- Theatrical release poster
- Directed by: Abin Hariharan
- Written by: Abin Hariharan
- Produced by: Murali
- Starring: Aditya Madhavan; Gouri G. Kishan; Anju Kurian;
- Cinematography: Aravinnd Singh
- Edited by: R. Ramar
- Music by: Ghibran Vaibodha
- Production company: Grand Pictures
- Release date: 7 November 2025;
- Running time: 130 minutes
- Country: India
- Language: Tamil

= Others (film) =

Indian Tamil-language action thriller film

Others is a 2025 Indian Tamil-language action thriller film written and directed by Abin Hariharan. Produced by Grand Pictures, the film features debutant Aditya Madhavan, Gouri G. Kishan and Anju Kurian in the lead roles alongside Munishkanth, Hareesh Peradi, R. Sundarrajan, Nandu Jagan, Maala Parvathi, and Vinod Sagar in supporting roles.

The film was released in theatres on 7 November 2025.

== Premise ==

Others begins with a series of tragic and mysterious incidents involving IVF-born infants afflicted with severe, unexplained conditions. What seems like isolated medical mishaps soon unravels into a sinister conspiracy.

== Production ==
The film is written and directed by Abin Hariharan and produced by Grand Pictures, starring debutant and Gouri G. Kishan, who was last seen in Sahasam (2025) in the lead roles, alongside Anju Kurian in an important role. The technical team consists of Aravinnd Singh as the cinematographer, R. Ramar as the editor, and music composed by Ghibran Vaibodha.

== Music ==

The first video single titled "Oru Paarvai Paarthavanae" was released on 24 October 2025.

Track listing
| No. | Title | Lyrics | Singer(s) | Length |
|---|---|---|---|---|
| 1. | "Oru Paarvai Paarthavanae" | Mohan Rajan | Ghibran Vaibodha, Shakthisree Gopalan, Namitha Babu |  |

== Release ==
Others released in theatres on 7 November 2025.

== Reception ==
Abhinav Subramanian of The Times of India gave 3/5 stars and wrote "Where Others loses steam is in its inability to generate real grip despite having the pieces in place. The investigation unfolds in a straight line, revealing clues at regular intervals, but it never builds the kind of mounting dread that makes thrillers compulsive. [...] The film works best when you focus on where it's going rather than how it gets there."

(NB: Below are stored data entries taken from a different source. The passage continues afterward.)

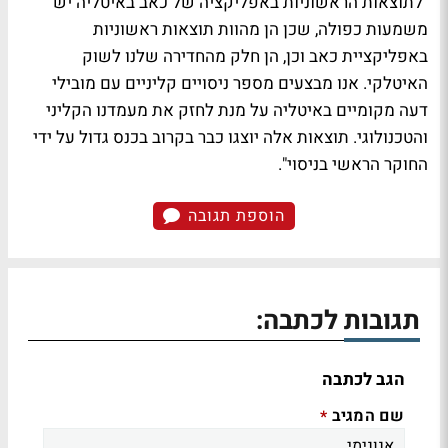
"לתוצאות הראשוניות באפליקציה של כאב באיטליה יש
משמעות כפולה, שכן הן מהוות תוצאות ראשוניות
באפליקציית כאב וכן, הן חלק מהחדירה שלנו לשוק
האיטלקי. אנו מבצעים מספר ניסויים קליניים עם מובילי
דעה מקומיים באיטליה על מנת לחזק את מעמדנו הקליני
והטכנולוגי. תוצאות אלה יוצגו כבר בקרוב בכנס גדול על ידי
החוקר הראשי בניסוי".
הוספת תגובה
תגובות לכתבה:
הגב לכתבה
שם המגיב
*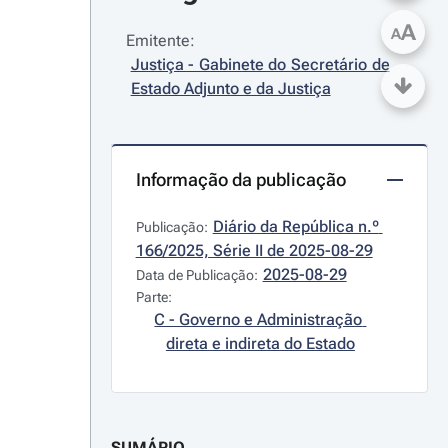
A
A
Emitente:
Justiça - Gabinete do Secretário de 
Estado Adjunto e da Justiça
Informação da publicação
Diário da República n.º 
Publicação:
166/2025, Série II de 2025-08-29
2025-08-29
Data de Publicação:
Parte:
C - Governo e Administração 
direta e indireta do Estado
SUMÁRIO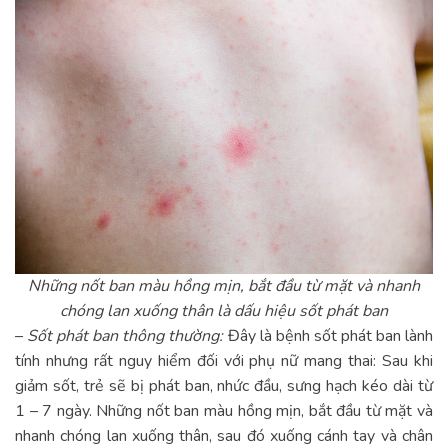
Những nốt ban màu hồng mịn, bắt đầu từ mặt và nhanh
chóng lan xuống thân là dấu hiệu sốt phát ban
–
Sốt phát ban thông thường:
Đây là bệnh sốt phát ban lành
tính nhưng rất nguy hiểm đối với phụ nữ mang thai: Sau khi
giảm sốt, trẻ sẽ bị phát ban, nhức đầu, sưng hạch kéo dài từ
1 – 7 ngày. Những nốt ban màu hồng mịn, bắt đầu từ mặt và
nhanh chóng lan xuống thân, sau đó xuống cánh tay và chân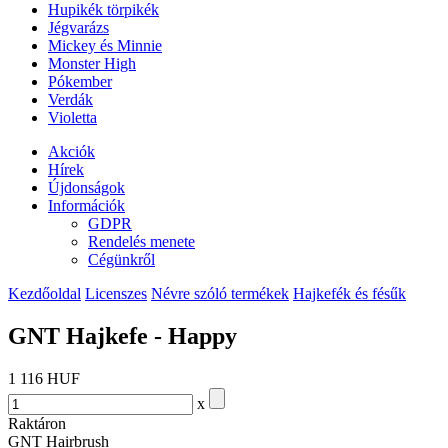
Hupikék törpikék
Jégvarázs
Mickey és Minnie
Monster High
Pókember
Verdák
Violetta
Akciók
Hírek
Újdonságok
Információk
GDPR
Rendelés menete
Cégünkről
Kezdőoldal
Licenszes
Névre szóló termékek
Hajkefék és fésűk
GNT Hajkefe - Happy
1 116 HUF
x
Raktáron
GNT Hairbrush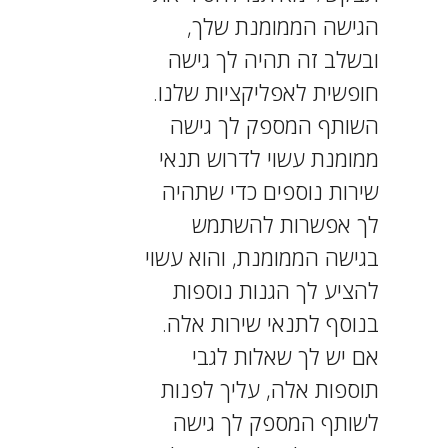
הגישה הממומנת שלך,
ובשלב זה תהיה לך גישה
חופשית לאפליקציות שלנו.
השותף המספק לך גישה
ממומנת עשוי לדרוש תנאי
שירות נוספים כדי שתהיה
לך אפשרות להשתמש
בגישה הממומנת, והוא עשוי
להציע לך הגנות נוספות
בנוסף לתנאי שירות אלה.
אם יש לך שאלות לגבי
תוספות אלה, עליך לפנות
לשותף המספק לך גישה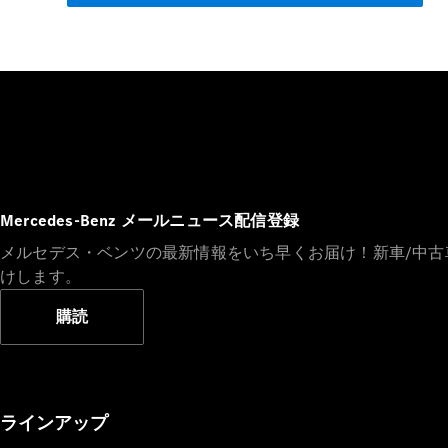
Mercedes-Benz メールニュース配信登録
メルセデス・ベンツの最新情報をいち早くお届け！新車/中
けします。
購読
ラインアップ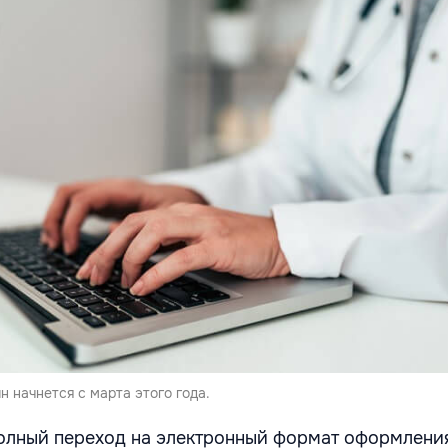
 начнется с марта этого года.
олный переход на электронный формат оформления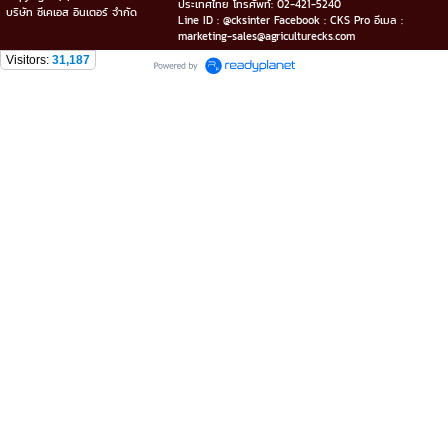
ประเทศไทย โทรศัพท์: 02-421-5240
บริษัท ซีเคเอส อินเตอร์ จำกัด
Line ID : @cksinter Facebook : CKS Pro อีเมล :
marketing-sales@agriculturecks.com
Visitors:
31,187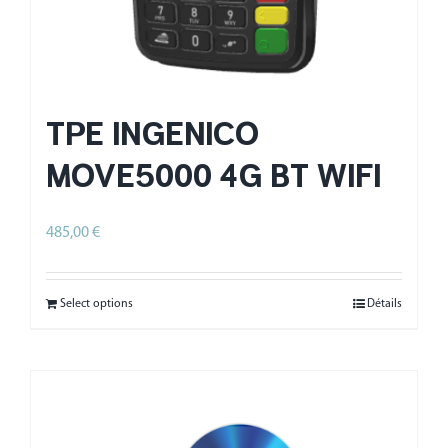
TPE INGENICO
MOVE5000 4G BT WIFI
485,00
€
HT
Select options
Détails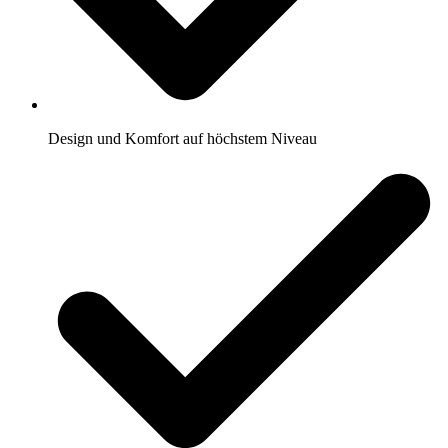
Design und Komfort auf höchstem Niveau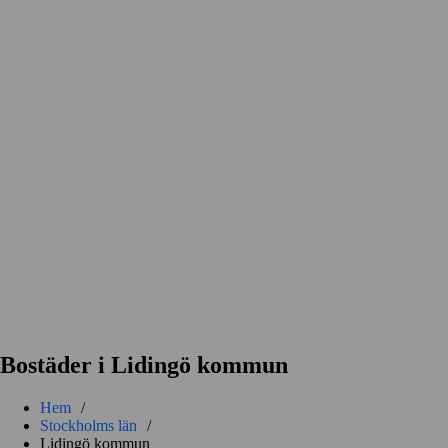
Bostäder i Lidingö kommun
Hem
/
Stockholms län
/
Lidingö kommun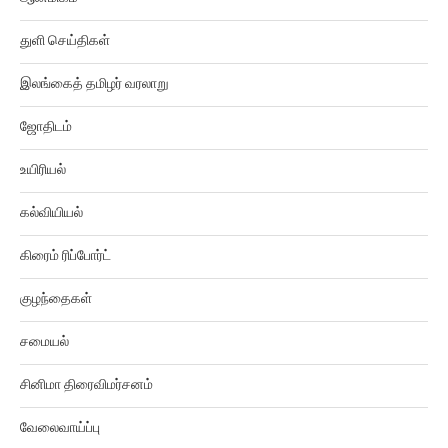
துளி செய்திகள்
இலங்கைத் தமிழர் வரலாறு
ஜோதிடம்
உயிரியல்
கல்வியியல்
கிரைம் ரிப்போர்ட்
குழந்தைகள்
சமையல்
சினிமா திரைவிமர்சனம்
வேலைவாய்ப்பு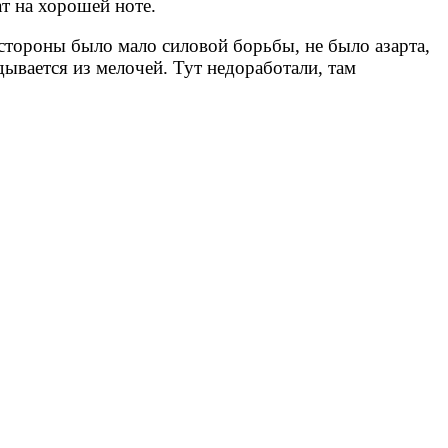
т на хорошей ноте.
 стороны было мало силовой борьбы, не было азарта,
дывается из мелочей. Тут недоработали, там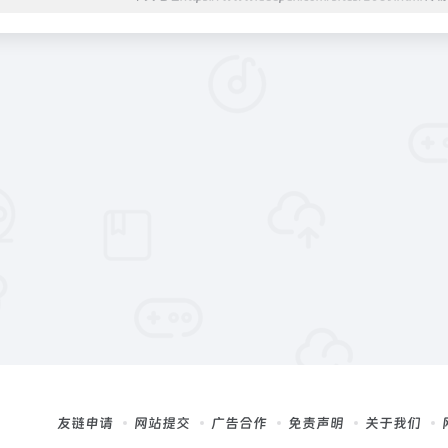
友链申请
网站提交
广告合作
免责声明
关于我们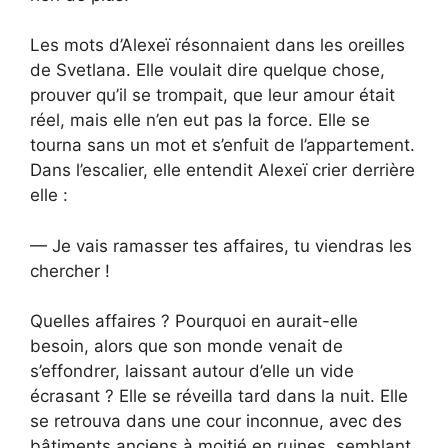
Les mots d’Alexeï résonnaient dans les oreilles
de Svetlana. Elle voulait dire quelque chose,
prouver qu’il se trompait, que leur amour était
réel, mais elle n’en eut pas la force. Elle se
tourna sans un mot et s’enfuit de l’appartement.
Dans l’escalier, elle entendit Alexeï crier derrière
elle :
— Je vais ramasser tes affaires, tu viendras les
chercher !
Quelles affaires ? Pourquoi en aurait-elle
besoin, alors que son monde venait de
s’effondrer, laissant autour d’elle un vide
écrasant ? Elle se réveilla tard dans la nuit. Elle
se retrouva dans une cour inconnue, avec des
bâtiments anciens à moitié en ruines, semblant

Avinash Ramachandran of Cinema Express gave 1.5/5 stars and wrote "Apart from focus and finesse, Others also needed a fair share of restraint because it is so all over the place that it takes away even the slightest of goodwill the film generated till the final act." Maalai Malar gave 3/5 stars and Dinamalar gave 2.75/5 stars. The film was also reviewed by Vikatan and Hindu Tamil Thisai.